Beyond basic compliance issues, there are immediate potential hard-dollar savings. There are also other benefits that come from good management practices. Potential savings vary depending on the size of the organization and the effectiveness of current practice. Realizing the savings requires headcount and computer resources appropriate to the size of the organization. To get a feel for potential impact you can compare your organization to large and mid-size business.

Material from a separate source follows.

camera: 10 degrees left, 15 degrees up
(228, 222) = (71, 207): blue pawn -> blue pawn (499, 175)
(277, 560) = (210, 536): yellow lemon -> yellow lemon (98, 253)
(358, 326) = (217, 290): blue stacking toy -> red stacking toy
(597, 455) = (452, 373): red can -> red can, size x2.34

Fortune 500 companies average $10 to $12 billion in annual revenue and typically spend $100 to $120 million on communications. Mid-size companies average $18 to $20 million in revenue and spend $20 to $30 million on communications. It takes between one and seven heads to pay the (monthly) telephone bill, which typically ranges between a few hundred and several thousand invoices, where each invoice may contain several hundred or several thousand pages (or pounds). The monthly delivery of the telephone bill becomes a point where the physical work involved in breaking the bill down and entering the actual charges into an accounting system is a daunting effort. Validating the charges is almost never done, and that’s one of the areas where cost management can realize significant hard-dollar savings. How much is the issue. General industry consensus based on experience is a range of 10% to 12% of total spending during the first year, tapering to half that level over the next 4 or 5 years. If one took the numbers literally, that would indicate a positive impact on earnings for the Fortune 500 on the order of $10 to $12 million or 10% of earnings, and $2 to $3 million for mid-size companies. How to realize that kind of impact on net income is attention-getting for any sane chief financial officer or chief executive officer.

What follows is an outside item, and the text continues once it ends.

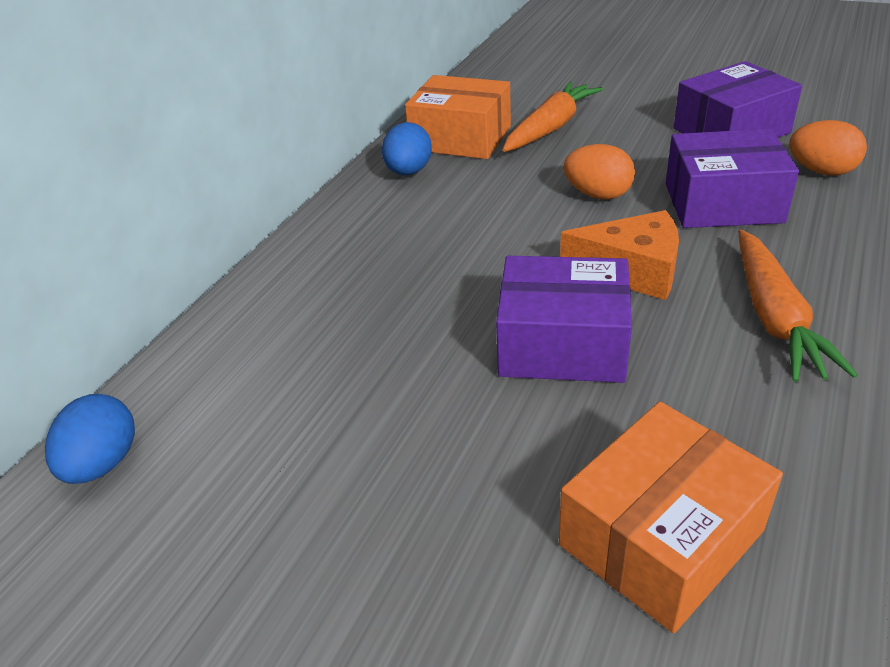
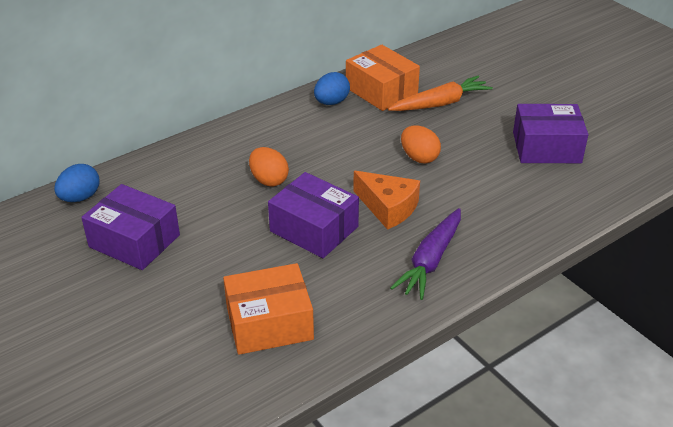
camera: 25 degrees right, 0 degrees up
(722, 203) = (482, 190): purple box -> purple box (134, 241)
(774, 317) = (430, 260): orange carrot -> purple carrot
(821, 171) = (565, 195): orange egg -> orange egg (269, 180)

Very few, if any, large companies receive and pay paper phone bills today. Even with the demise of paper invoices, the number of transactions and invoices cries for some form of automated invoice validation. Pricing complexity for basic services, plus the burdens of taxes, access charges, universal service fees, and other add-on charges imposed by federal, state, and municipal tax authorities all add up to a significant challenge. Adding normal business expansion, contraction, churn, and change doesn’t make it easier. Automated invoice verification requires the bill in machine-readable form and an accurate, well maintained reference database containing standard cost and inventory of circuits, equipment, facilities, and services.

Defining the Problem

Recall the earlier description of what is included in telephone service bills—they are highly summarized and comparing each charge in each invoice is very labor intensive. To put the problem and a potential approach to solving it in perspective, it is helpful to diagram it out as shown in Figure 1.

Figure 1: End-to-End Billing and Cost Allocation Process

On the service provider side, it is easy to see that the billing submitted is made up of many components. The basic service charges include a fixed monthly charge for local service and variable charges for long distance service. In addition to basic service charges, there are a myriad of federal, state, and municipal taxes, FCC access charges, universal service fee, and others. 

FCC access charge funds do not get remitted to the FCC. They go into the RBOC Treasury. This has implications for the future as far as eliminating variable long distance charges.

On the organizational side of the problem, we have two basic needs: keep track of taxes that may have an impact on corporate income or other taxes and fees that may be useful when dealing with community relations or investor information, and allocate total expenditures to all the departments in the accounting system.